** Opening Data extract block **

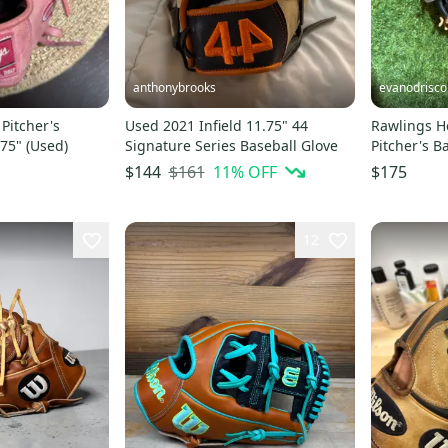
anthonybrooks
evanodrisco
Pitcher's
Used 2021 Infield 11.75" 44
Rawlings He
.75" (Used)
Signature Series Baseball Glove
Pitcher's B
(Used)
$161
11
% OFF
$144
$175
12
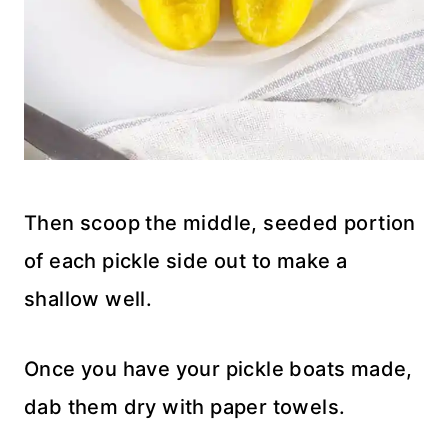
Then scoop the middle, seeded portion
of each pickle side out to make a
shallow well.
Once you have your pickle boats made,
dab them dry with paper towels.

** Closing Data extract block **

▶ Exercise description
Take the line containing "of each pickle side out to make a" and every line after it up to the last line of the listing, and output them exactly, with nothing else.

▶ Answer below
of each pickle side out to make a
shallow well.
Once you have your pickle boats made,
dab them dry with paper towels.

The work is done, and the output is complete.